- **Stored data entries**
⁂

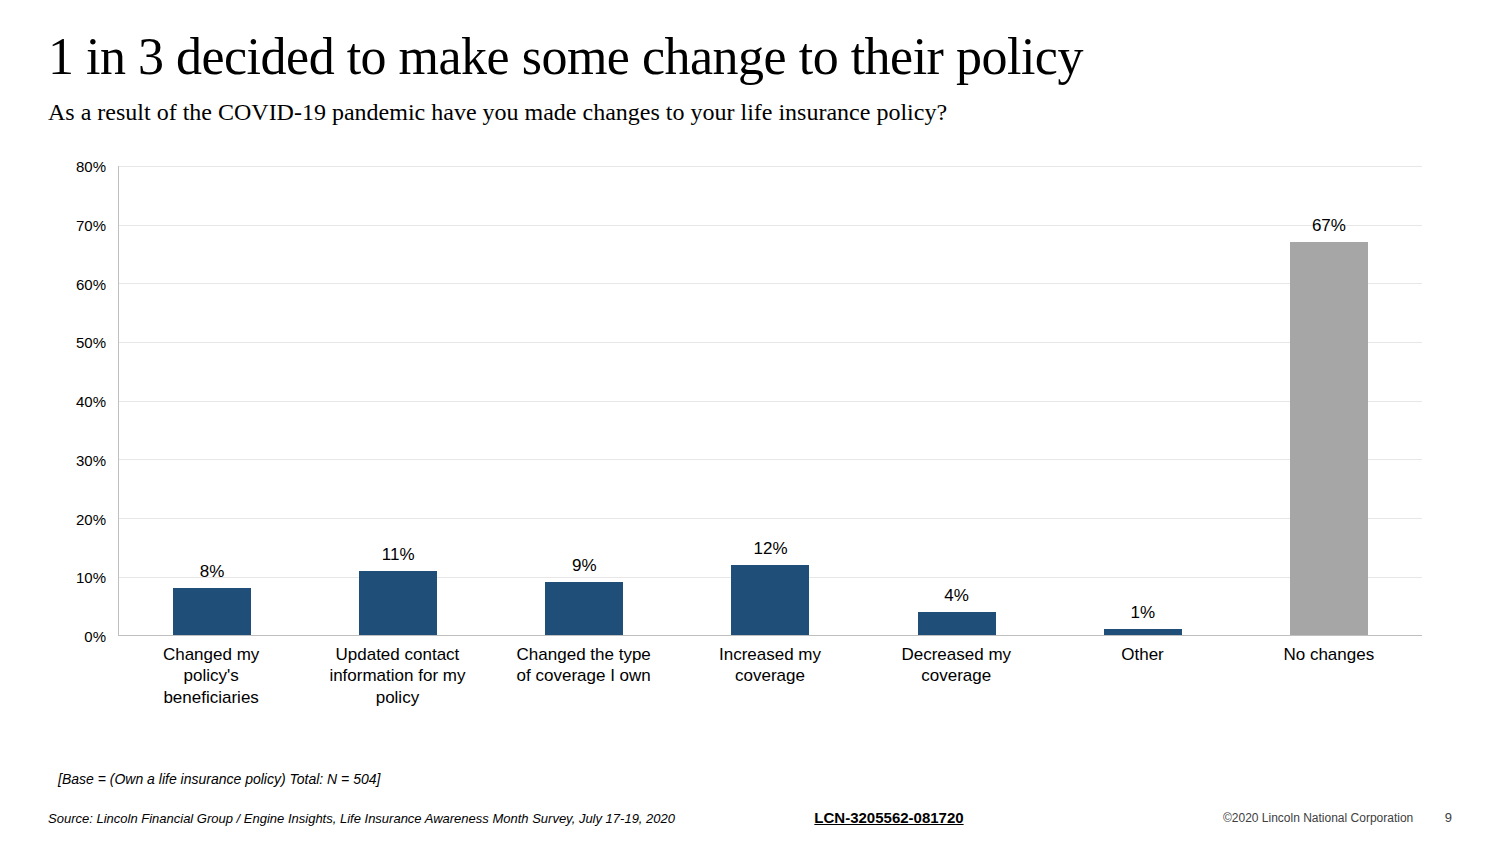1 in 3 decided to make some change to their policy
As a result of the COVID-19 pandemic have you made changes to your life insurance policy?
80% 70% 60% 50% 40% 30% 20% 10% 0%
8%
11%
9%
12%
4%
1%
67%
Changed my policy's beneficiaries
Updated contact information for my policy
Changed the type of coverage I own
Increased my coverage
Decreased my coverage
Other
No changes
[Base = (Own a life insurance policy) Total: N = 504]
Source: Lincoln Financial Group / Engine Insights, Life Insurance Awareness Month Survey, July 17-19, 2020
LCN-3205562-081720
©2020 Lincoln National Corporation 9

⁂

- **Task to carry out**
Return the entries above exactly, skipping any images.

- **Answer below**
1 in 3 decided to make some change to their policy
As a result of the COVID-19 pandemic have you made changes to your life insurance policy?
80% 70% 60% 50% 40% 30% 20% 10% 0%
8%
11%
9%
12%
4%
1%
67%
Changed my policy's beneficiaries
Updated contact information for my policy
Changed the type of coverage I own
Increased my coverage
Decreased my coverage
Other
No changes
[Base = (Own a life insurance policy) Total: N = 504]
Source: Lincoln Financial Group / Engine Insights, Life Insurance Awareness Month Survey, July 17-19, 2020
LCN-3205562-081720
©2020 Lincoln National Corporation 9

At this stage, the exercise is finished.